*** SUPPLIED TEXT ***

Jiangzicui (, formerly transliterated as Chiangtzu Tsui Station until 2003) is a metro station in New Taipei, Taiwan served by Taipei Metro.

Station overview

This two-level, underground station has an island platform and six exits. It is located at the intersection of Wenhua Road and Shuangshi Road.

The station is not in the same location as the Japanese era station (Gangzui Station), which was located at the intersection of Xianmin Boulevard and Sanmin Road and has since been demolished.

Originally, this station was supposed to be called Shuangshi Station (雙十站), but this was later changed to its current name in reference to a tributary of the Dahan River which the Banqiao Line passes under.

*** End of SUPPLIED TEXT ***
*** DATA EXTRACT ***

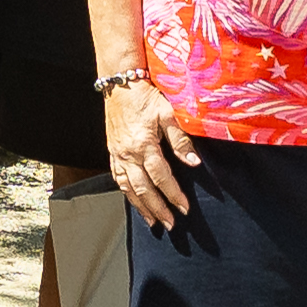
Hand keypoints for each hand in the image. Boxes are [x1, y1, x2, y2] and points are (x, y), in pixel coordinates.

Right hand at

*** End of DATA EXTRACT ***

| YOUR TASKS |
• a. From the passage on Jiangzicui Station, reproduce verbatim the portion starting with "Station overview" and going on through "since been demolished.".
• b. According to the passage on Jiangzicui Station, what name was originally intended for the station?

| PER-TASK OUTPUTS |
• a.
Station overview

This two-level, underground station has an island platform and six exits. It is located at the intersection of Wenhua Road and Shuangshi Road.

The station is not in the same location as the Japanese era station (Gangzui Station), which was located at the intersection of Xianmin Boulevard and Sanmin Road and has since been demolished.

• b. Shuangshi Station (雙十站).